Collected data
- - - - -
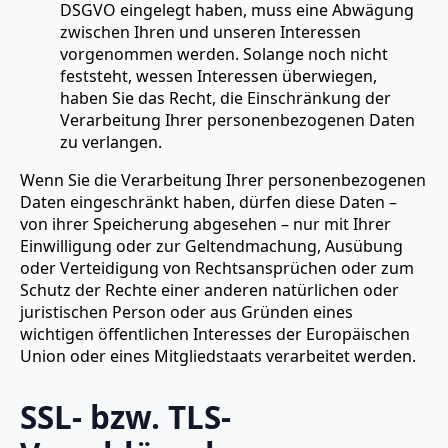
DSGVO eingelegt haben, muss eine Abwägung
zwischen Ihren und unseren Interessen
vorgenommen werden. Solange noch nicht
feststeht, wessen Interessen überwiegen,
haben Sie das Recht, die Einschränkung der
Verarbeitung Ihrer personenbezogenen Daten
zu verlangen.
Wenn Sie die Verarbeitung Ihrer personenbezogenen
Daten eingeschränkt haben, dürfen diese Daten –
von ihrer Speicherung abgesehen – nur mit Ihrer
Einwilligung oder zur Geltendmachung, Ausübung
oder Verteidigung von Rechtsansprüchen oder zum
Schutz der Rechte einer anderen natürlichen oder
juristischen Person oder aus Gründen eines
wichtigen öffentlichen Interesses der Europäischen
Union oder eines Mitgliedstaats verarbeitet werden.
SSL- bzw. TLS-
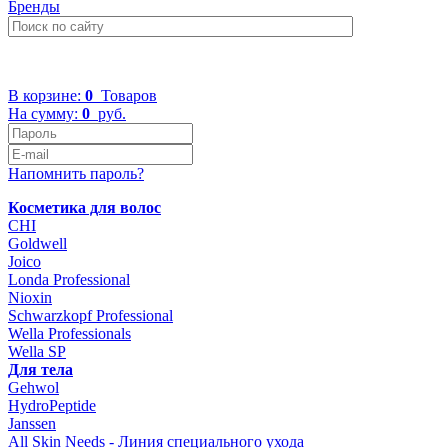
Бренды
+7 (499) 322-48-40
В корзине:
0
Товаров
На сумму:
0
руб.
Напомнить пароль?
Косметика для волос
CHI
Goldwell
Joico
Londa Professional
Nioxin
Schwarzkopf Professional
Wella Professionals
Wella SP
Для тела
Gehwol
HydroPeptide
Janssen
All Skin Needs - Линия специального ухода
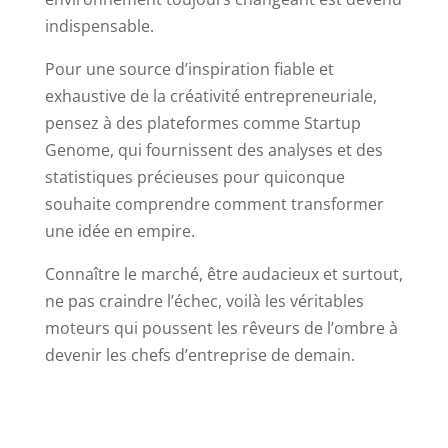
indispensable.
Pour une source d’inspiration fiable et
exhaustive de la créativité entrepreneuriale,
pensez à des plateformes comme Startup
Genome, qui fournissent des analyses et des
statistiques précieuses pour quiconque
souhaite comprendre comment transformer
une idée en empire.
Connaître le marché, être audacieux et surtout,
ne pas craindre l’échec, voilà les véritables
moteurs qui poussent les rêveurs de l’ombre à
devenir les chefs d’entreprise de demain.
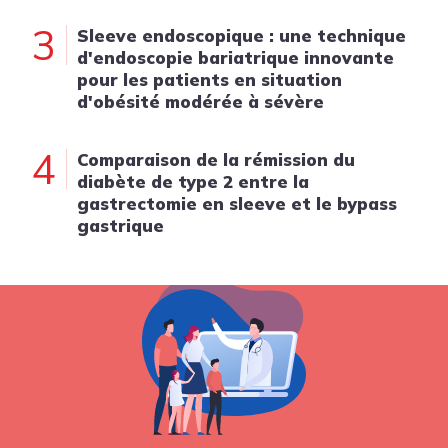
3
Sleeve endoscopique : une technique
d'endoscopie bariatrique innovante
pour les patients en situation
d'obésité modérée à sévère
4
Comparaison de la rémission du
diabète de type 2 entre la
gastrectomie en sleeve et le bypass
gastrique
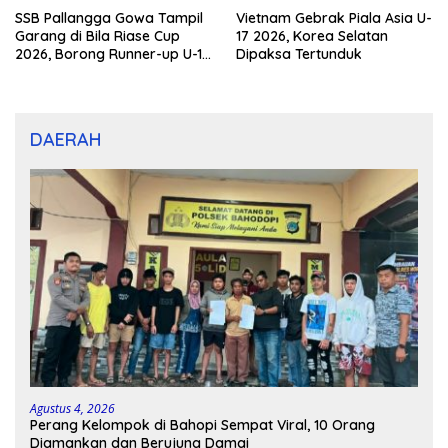
SSB Pallangga Gowa Tampil
Vietnam Gebrak Piala Asia U-
Garang di Bila Riase Cup
17 2026, Korea Selatan
2026, Borong Runner-up U-10
Dipaksa Tertunduk
dan U-12
DAERAH
Agustus 4, 2026
Perang Kelompok di Bahopi Sempat Viral, 10 Orang
Diamankan dan Berujung Damai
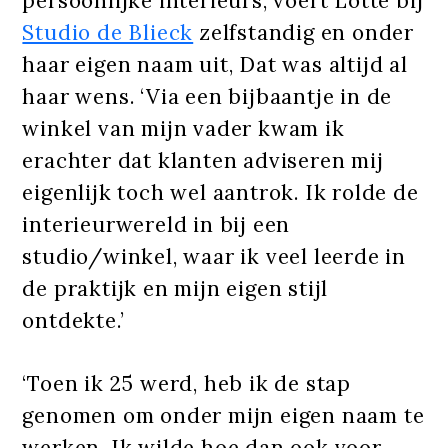
persoonlijke interieurs, voert Lotte bij
Studio de Blieck
zelfstandig en onder
haar eigen naam uit, Dat was altijd al
haar wens. ‘Via een bijbaantje in de
winkel van mijn vader kwam ik
erachter dat klanten adviseren mij
eigenlijk toch wel aantrok. Ik rolde de
interieurwereld in bij een
studio/winkel, waar ik veel leerde in
de praktijk en mijn eigen stijl
ontdekte.’
‘Toen ik 25 werd, heb ik de stap
genomen om onder mijn eigen naam te
werken. Ik wilde hoe dan ook voor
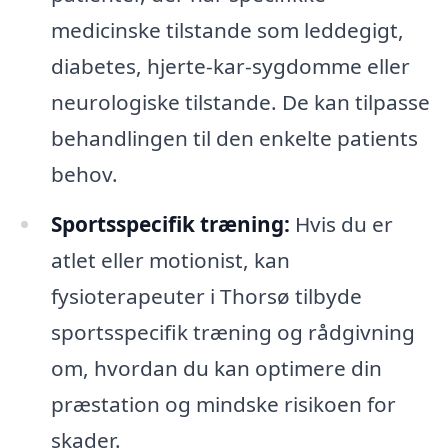
medicinske tilstande som leddegigt,
diabetes, hjerte-kar-sygdomme eller
neurologiske tilstande. De kan tilpasse
behandlingen til den enkelte patients
behov.
Sportsspecifik træning:
Hvis du er
atlet eller motionist, kan
fysioterapeuter i Thorsø tilbyde
sportsspecifik træning og rådgivning
om, hvordan du kan optimere din
præstation og mindske risikoen for
skader.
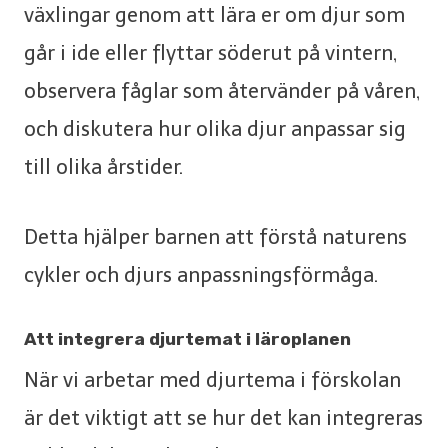
växlingar genom att lära er om djur som
går i ide eller flyttar söderut på vintern,
observera fåglar som återvänder på våren,
och diskutera hur olika djur anpassar sig
till olika årstider.
Detta hjälper barnen att förstå naturens
cykler och djurs anpassningsförmåga.
Att integrera djurtemat i läroplanen
När vi arbetar med djurtema i förskolan
är det viktigt att se hur det kan integreras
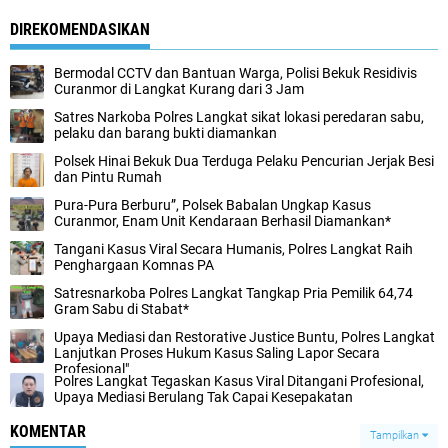
DIREKOMENDASIKAN
Bermodal CCTV dan Bantuan Warga, Polisi Bekuk Residivis
Curanmor di Langkat Kurang dari 3 Jam
Satres Narkoba Polres Langkat sikat lokasi peredaran sabu,
pelaku dan barang bukti diamankan
Polsek Hinai Bekuk Dua Terduga Pelaku Pencurian Jerjak Besi
dan Pintu Rumah
Pura-Pura Berburu”, Polsek Babalan Ungkap Kasus
Curanmor, Enam Unit Kendaraan Berhasil Diamankan*
Tangani Kasus Viral Secara Humanis, Polres Langkat Raih
Penghargaan Komnas PA
Satresnarkoba Polres Langkat Tangkap Pria Pemilik 64,74
Gram Sabu di Stabat*
Upaya Mediasi dan Restorative Justice Buntu, Polres Langkat
Lanjutkan Proses Hukum Kasus Saling Lapor Secara
Profesional"
Polres Langkat Tegaskan Kasus Viral Ditangani Profesional,
Upaya Mediasi Berulang Tak Capai Kesepakatan
KOMENTAR
Tampilkan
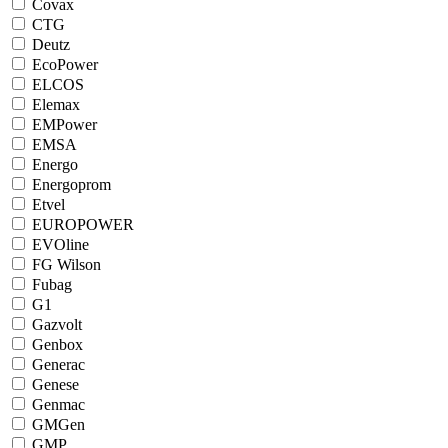
Covax
CTG
Deutz
EcoPower
ELCOS
Elemax
EMPower
EMSA
Energo
Energoprom
Etvel
EUROPOWER
EVOline
FG Wilson
Fubag
G1
Gazvolt
Genbox
Generac
Genese
Genmac
GMGen
GMP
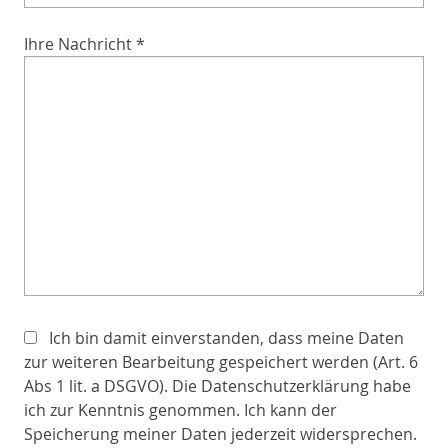
Ihre Nachricht
*
Ich bin damit einverstanden, dass meine Daten
zur weiteren Bearbeitung gespeichert werden (Art. 6
Abs 1 lit. a DSGVO). Die Datenschutzerklärung habe
ich zur Kenntnis genommen. Ich kann der
Speicherung meiner Daten jederzeit widersprechen.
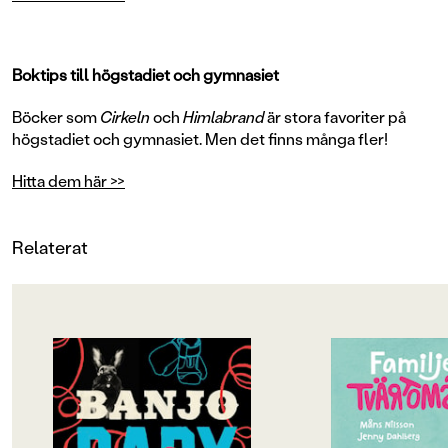
Boktips till högstadiet och gymnasiet
Böcker som
Cirkeln
och
Himlabrand
är stora favoriter på
högstadiet och gymnasiet. Men det finns många fler!
Hitta dem här >>
Relaterat
OM BOKEN
OM BOKEN
Sasha vände sig mot mig och
"En bok som kommer a
stirrade mig djupt in i ögonen.
skratt hos såväl små 
Som om hon försökte se igenom
BTJ.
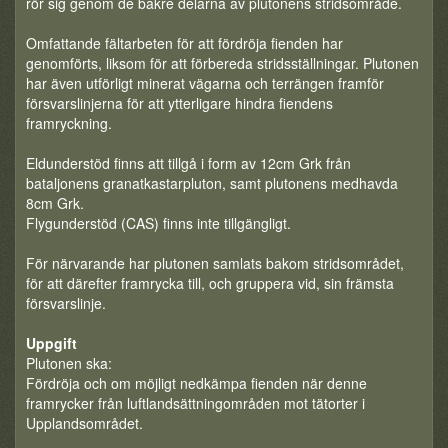
rör sig genom de bakre delarna av plutonens stridsområde.
Omfattande fältarbeten för att fördröja fienden har
genomförts, liksom för att förbereda stridsställningar. Plutonen
har även utförligt minerat vägarna och terrängen framför
försvarslinjerna för att ytterligare hindra fiendens
framryckning.
Eldunderstöd finns att tillgå i form av 12cm Grk från
bataljonens granatkastarpluton, samt plutonens medhavda
8cm Grk.
Flygunderstöd (CAS) finns inte tillgängligt.
För närvarande har plutonen samlats bakom stridsområdet,
för att därefter framrycka till, och gruppera vid, sin främsta
försvarslinje.
Uppgift
Plutonen ska:
Fördröja och om möjligt nedkämpa fienden när denne
framrycker från luftlandsättningområden mot tätorter i
Upplandsområdet.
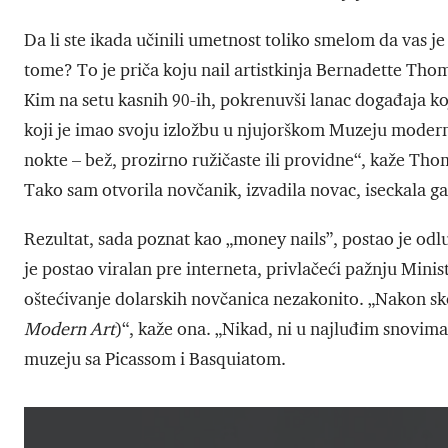
Da li ste ikada učinili umetnost toliko smelom da vas j
tome? To je priča koju nail artistkinja Bernadette Thomp
Kim na setu kasnih 90-ih, pokrenuvši lanac događaja koji
koji je imao svoju izložbu u njujorškom Muzeju modern
nokte – bež, prozirno ružičaste ili providne“, kaže Thom
Tako sam otvorila novčanik, izvadila novac, iseckala ga
Rezultat, sada poznat kao „money nails”, postao je odlu
je postao viralan pre interneta, privlačeći pažnju Mini
oštećivanje dolarskih novčanica nezakonito. „Nakon s
Modern Art
)“, kaže ona. „Nikad, ni u najluđim snovima 
muzeju sa Picassom i Basquiatom.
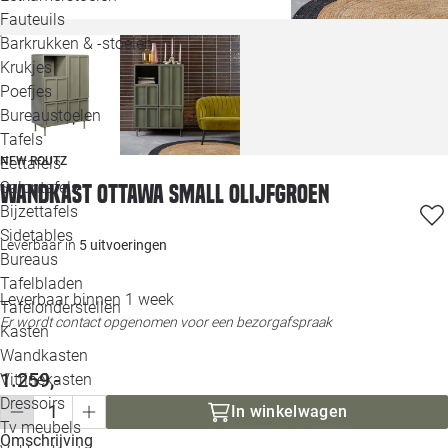
Loo
Fauteuils
Barkrukken & -stoelen
Krukjes
Loo
Poefjes
Bureaustoelen
Loo
Tafels
NEW ROUTZ
Eettafels
Loo
Salontafels
Wandkast Ottawa small olijfgroen
Bijzettafels
Loo
Sidetables
Leverbaar in
5 uitvoeringen
Bureaus
Tafelbladen
Alle 
Leverbaar binnen 1 week
Tafelonderstellen
Er wordt contact opgenomen voor een bezorgafspraak
Kasten
Wandkasten
1.259,-
Vitrinekasten
Dressoirs
In winkelwagen
Tv meubels
Omschrijving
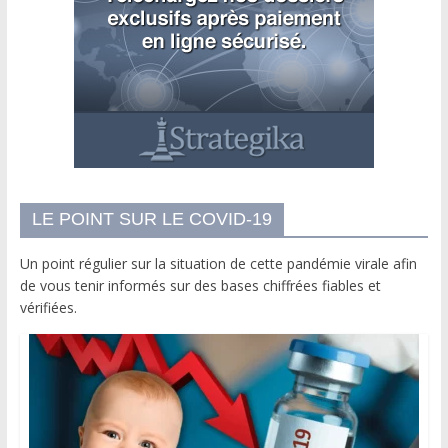
LE POINT SUR LE COVID-19
Un point régulier sur la situation de cette pandémie virale afin
de vous tenir informés sur des bases chiffrées fiables et
vérifiées.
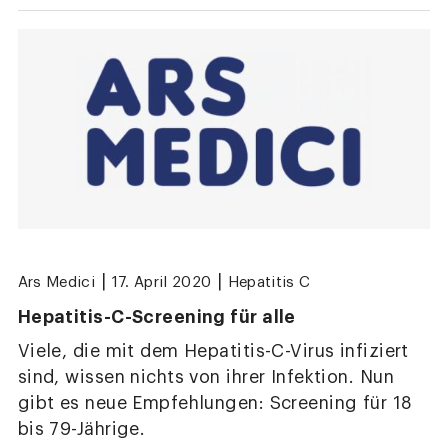
|
|
Ars Medici
17. April 2020
Hepatitis C
Hepatitis-C-Screening für alle
Viele, die mit dem Hepatitis-C-Virus infiziert
sind, wissen nichts von ihrer Infektion. Nun
gibt es neue Empfehlungen: Screening für 18
bis 79-Jährige.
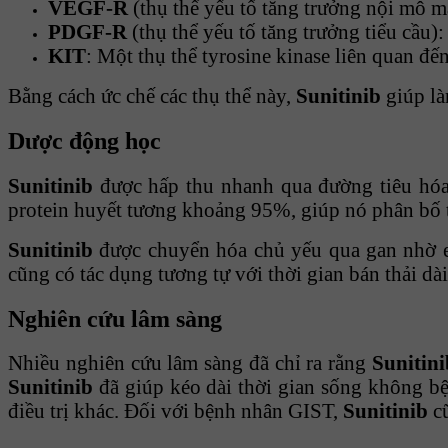
VEGF-R
(thụ thể yếu tố tăng trưởng nội mô 
PDGF-R
(thụ thể yếu tố tăng trưởng tiểu cầu)
KIT
: Một thụ thể tyrosine kinase liên quan đ
Bằng cách ức chế các thụ thể này,
Sunitinib
giúp là
Dược động học
Sunitinib
được hấp thu nhanh qua đường tiêu hóa.
protein huyết tương khoảng 95%, giúp nó phân bố t
Sunitinib
được chuyển hóa chủ yếu qua gan nhờ
cũng có tác dụng tương tự với thời gian bán thải dài
Nghiên cứu lâm sàng
Nhiều nghiên cứu lâm sàng đã chỉ ra rằng
Sunitini
Sunitinib
đã giúp kéo dài thời gian sống không bệ
điều trị khác. Đối với bệnh nhân GIST,
Sunitinib
cũ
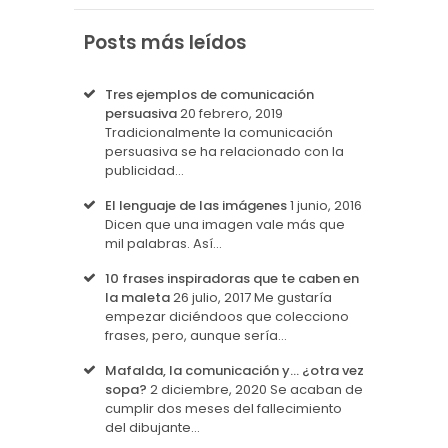
Posts más leídos
Tres ejemplos de comunicación
persuasiva
20 febrero, 2019
Tradicionalmente la comunicación
persuasiva se ha relacionado con la
publicidad…
El lenguaje de las imágenes
1 junio, 2016
Dicen que una imagen vale más que
mil palabras. Así…
10 frases inspiradoras que te caben en
la maleta
26 julio, 2017
Me gustaría
empezar diciéndoos que colecciono
frases, pero, aunque sería…
Mafalda, la comunicación y… ¿otra vez
sopa?
2 diciembre, 2020
Se acaban de
cumplir dos meses del fallecimiento
del dibujante…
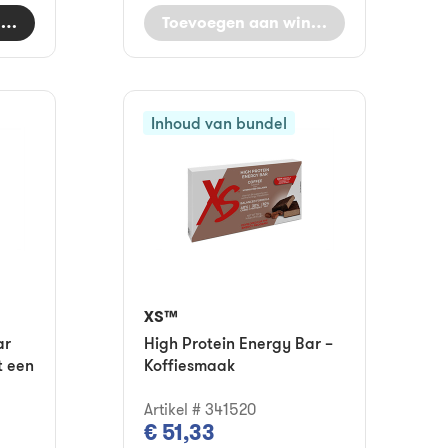
nkelwagen
Toevoegen aan winkelwagen
Inhoud van bundel
XS™
ar
High Protein Energy Bar –
t een
Koffiesmaak
Artikel # 341520
€ 51,33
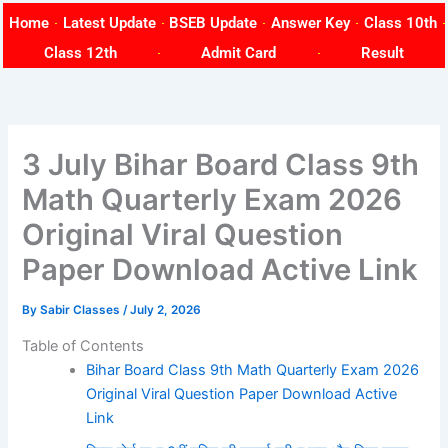
Skip
Home
Latest Update
BSEB Update
Answer Key
Class 10th
to
Class 12th
Admit Card
Result
content
3 July Bihar Board Class 9th
Math Quarterly Exam 2026
Original Viral Question
Paper Download Active Link
By
Sabir Classes
/
July 2, 2026
Table of Contents
Bihar Board Class 9th Math Quarterly Exam 2026
Original Viral Question Paper Download Active
Link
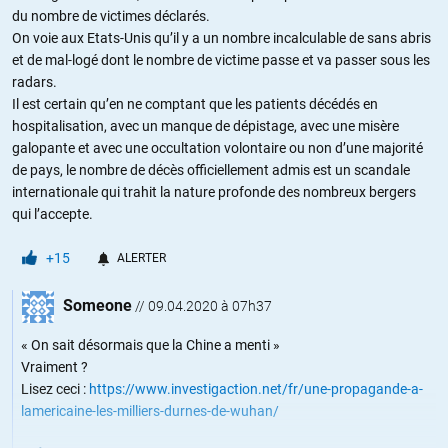
du nombre de victimes déclarés.
On voie aux Etats-Unis qu’il y a un nombre incalculable de sans abris
et de mal-logé dont le nombre de victime passe et va passer sous les
radars.
Il est certain qu’en ne comptant que les patients décédés en
hospitalisation, avec un manque de dépistage, avec une misère
galopante et avec une occultation volontaire ou non d’une majorité
de pays, le nombre de décès officiellement admis est un scandale
internationale qui trahit la nature profonde des nombreux bergers
qui l’accepte.
+15
ALERTER
Someone
//
09.04.2020 à 07h37
« On sait désormais que la Chine a menti »
Vraiment ?
Lisez ceci :
https://www.investigaction.net/fr/une-propagande-a-
lamericaine-les-milliers-durnes-de-wuhan/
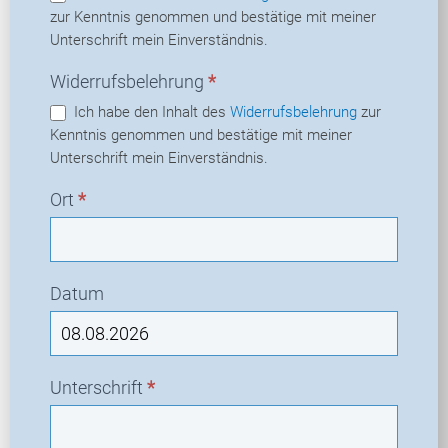
zur Kenntnis genommen und bestätige mit meiner
Unterschrift mein Einverständnis.
Widerrufsbelehrung
*
Ich habe den Inhalt des
Widerrufsbelehrung
zur
Kenntnis genommen und bestätige mit meiner
Unterschrift mein Einverständnis.
Ort
*
Datum
Unterschrift
*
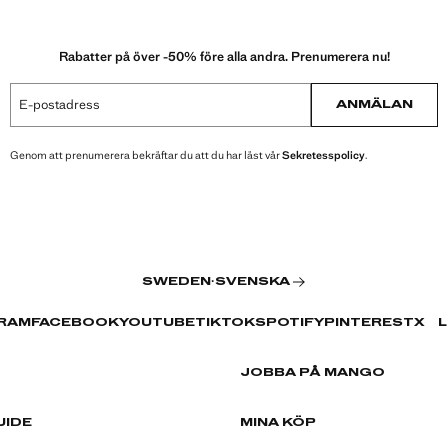
Rabatter på över -50% före alla andra. Prenumerera nu!
E-postadress
ANMÄLAN
Genom att prenumerera bekräftar du att du har läst vår
Sekretesspolicy
.
SWEDEN
·
SVENSKA
RAM
FACEBOOK
YOUTUBE
TIKTOK
SPOTIFY
PINTEREST
X
L
JOBBA PÅ MANGO
UIDE
MINA KÖP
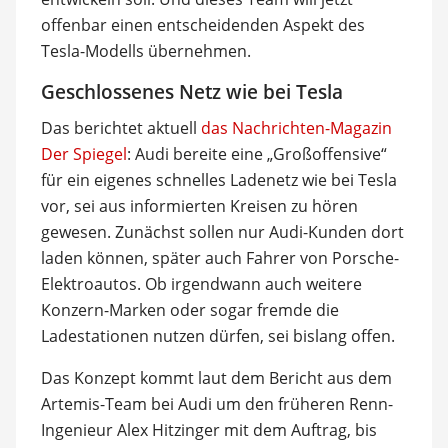
offenbar einen entscheidenden Aspekt des
Tesla-Modells übernehmen.
Geschlossenes Netz wie bei Tesla
Das berichtet aktuell
das Nachrichten-Magazin
Der Spiegel
: Audi bereite eine „Großoffensive“
für ein eigenes schnelles Ladenetz wie bei Tesla
vor, sei aus informierten Kreisen zu hören
gewesen. Zunächst sollen nur Audi-Kunden dort
laden können, später auch Fahrer von Porsche-
Elektroautos. Ob irgendwann auch weitere
Konzern-Marken oder sogar fremde die
Ladestationen nutzen dürfen, sei bislang offen.
Das Konzept kommt laut dem Bericht aus dem
Artemis-Team bei Audi um den früheren Renn-
Ingenieur Alex Hitzinger mit dem Auftrag, bis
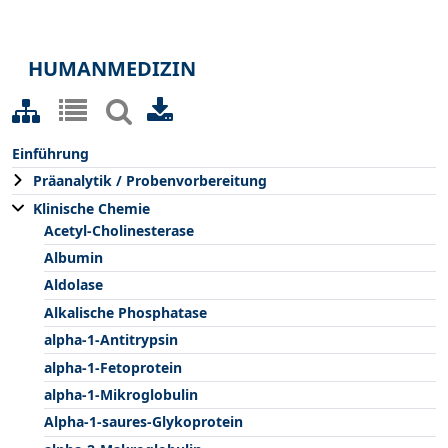
HUMANMEDIZIN
Einführung
Präanalytik / Probenvorbereitung
Klinische Chemie
Acetyl-Cholinesterase
Albumin
Aldolase
Alkalische Phosphatase
alpha-1-Antitrypsin
alpha-1-Fetoprotein
alpha-1-Mikroglobulin
Alpha-1-saures-Glykoprotein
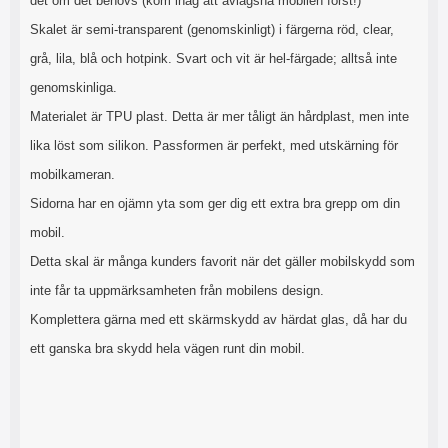
det om det behövs (kom ihåg att avlägsna mobilen först!)
Skalet är semi-transparent (genomskinligt) i färgerna röd, clear,
grå, lila, blå och hotpink. Svart och vit är hel-färgade; alltså inte
genomskinliga.
Materialet är TPU plast. Detta är mer tåligt än hårdplast, men inte
lika löst som silikon. Passformen är perfekt, med utskärning för
mobilkameran.
Sidorna har en ojämn yta som ger dig ett extra bra grepp om din
mobil.
Detta skal är många kunders favorit när det gäller mobilskydd som
inte får ta uppmärksamheten från mobilens design.
Komplettera gärna med ett skärmskydd av härdat glas, då har du
ett ganska bra skydd hela vägen runt din mobil.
- - - - -
Output the number of lines above holding the word "från", and nothing besides it.

3